[Excerpt provided]:

*** Block opens ***

On January 25, I settled into the balcony of the Eccles Theater at the Sundance Film Festival, next to another critic. We'd already seen two movies that day and were getting ready for the third, but before the film even began the crowd gave it a standing ovation. By the time it was over, most of the audience was in tears, and the film received another standing ovation after the credits rolled. We all had a sense that something historic had happened that afternoon.
The film was The Birth of a Nation (read my Sundance review), the story of slave preacher Nat Turner and the 1831 slave rebellion in Virginia. In the film, Turner is (illegally) taught to read the Bible as a child by the mistress of the plantation on which he lived as a slave; as an adult, he becomes a preacher, and his study of Scripture as well as his observation of cruelty on the plantations he visits as a preacher leads him toward violent action. (The film has a great deal, thematically, in common with Braveheart.)
Nate Parker, who wrote, directed, and stars in the film as Turner, spoke on stage at Sundance after the film about the use of Scripture in the film and how his perseverance during the years-long struggle to get the movie made was partly fueled by his own Christian faith.

*** Block closes ***

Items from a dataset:
*** Block opens ***

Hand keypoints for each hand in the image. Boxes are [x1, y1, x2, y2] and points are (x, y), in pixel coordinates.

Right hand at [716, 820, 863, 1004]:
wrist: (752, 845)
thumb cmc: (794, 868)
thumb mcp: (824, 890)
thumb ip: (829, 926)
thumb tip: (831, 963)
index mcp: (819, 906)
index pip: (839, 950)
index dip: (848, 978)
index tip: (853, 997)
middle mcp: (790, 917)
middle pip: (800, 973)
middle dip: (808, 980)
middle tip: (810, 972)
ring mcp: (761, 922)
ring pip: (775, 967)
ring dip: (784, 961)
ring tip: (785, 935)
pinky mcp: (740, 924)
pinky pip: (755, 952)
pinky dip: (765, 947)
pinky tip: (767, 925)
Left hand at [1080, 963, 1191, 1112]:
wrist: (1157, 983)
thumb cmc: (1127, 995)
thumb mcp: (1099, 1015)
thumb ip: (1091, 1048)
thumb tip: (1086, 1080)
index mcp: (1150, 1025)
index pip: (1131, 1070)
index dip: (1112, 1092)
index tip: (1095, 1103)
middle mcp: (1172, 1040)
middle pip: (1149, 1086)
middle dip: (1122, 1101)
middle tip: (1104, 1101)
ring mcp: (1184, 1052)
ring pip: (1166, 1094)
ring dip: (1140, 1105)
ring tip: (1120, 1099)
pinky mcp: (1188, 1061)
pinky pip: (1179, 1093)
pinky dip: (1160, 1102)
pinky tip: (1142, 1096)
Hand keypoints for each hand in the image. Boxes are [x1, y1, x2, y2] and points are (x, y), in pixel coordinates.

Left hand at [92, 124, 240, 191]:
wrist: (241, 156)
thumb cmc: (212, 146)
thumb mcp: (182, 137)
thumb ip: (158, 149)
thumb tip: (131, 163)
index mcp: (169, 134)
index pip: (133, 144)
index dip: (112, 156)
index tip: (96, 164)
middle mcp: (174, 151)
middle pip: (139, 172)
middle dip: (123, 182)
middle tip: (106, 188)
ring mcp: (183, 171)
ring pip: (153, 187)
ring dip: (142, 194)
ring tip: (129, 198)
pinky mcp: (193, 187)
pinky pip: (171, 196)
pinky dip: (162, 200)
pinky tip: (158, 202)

*** Block closes ***

[Assignment 1]:
What three roles does the Sundance article say Nate Parker had in making the film?
[Assignment 2]:
Set down the Sundance article word for word, starting with "On January 25, I" and going on through "happened that afternoon.".
[Assignment 3]:
Do these statements agree with the Sundance article? Answer yes or no for each and quote the words that decide it. (a) The crowd gave the film a standing ovation before it started. (b) As a child, Turner was taught to read the Bible by his father. (c) The Birth of a Nation was the first film the critics saw that day.

[Exercise response 1]:
He wrote it, directed it, and stars in it as Turner.

[Exercise response 2]:
On January 25, I settled into the balcony of the Eccles Theater at the Sundance Film Festival, next to another critic. We'd already seen two movies that day and were getting ready for the third, but before the film even began the crowd gave it a standing ovation. By the time it was over, most of the audience was in tears, and the film received another standing ovation after the credits rolled. We all had a sense that something historic had happened that afternoon.

[Exercise response 3]:
(a) Yes: "before the film even began the crowd gave it a standing ovation"
(b) No: "taught to read the Bible as a child by the mistress of the plantation on which he lived as a slave"
(c) No: "We'd already seen two movies that day and were getting ready for the third"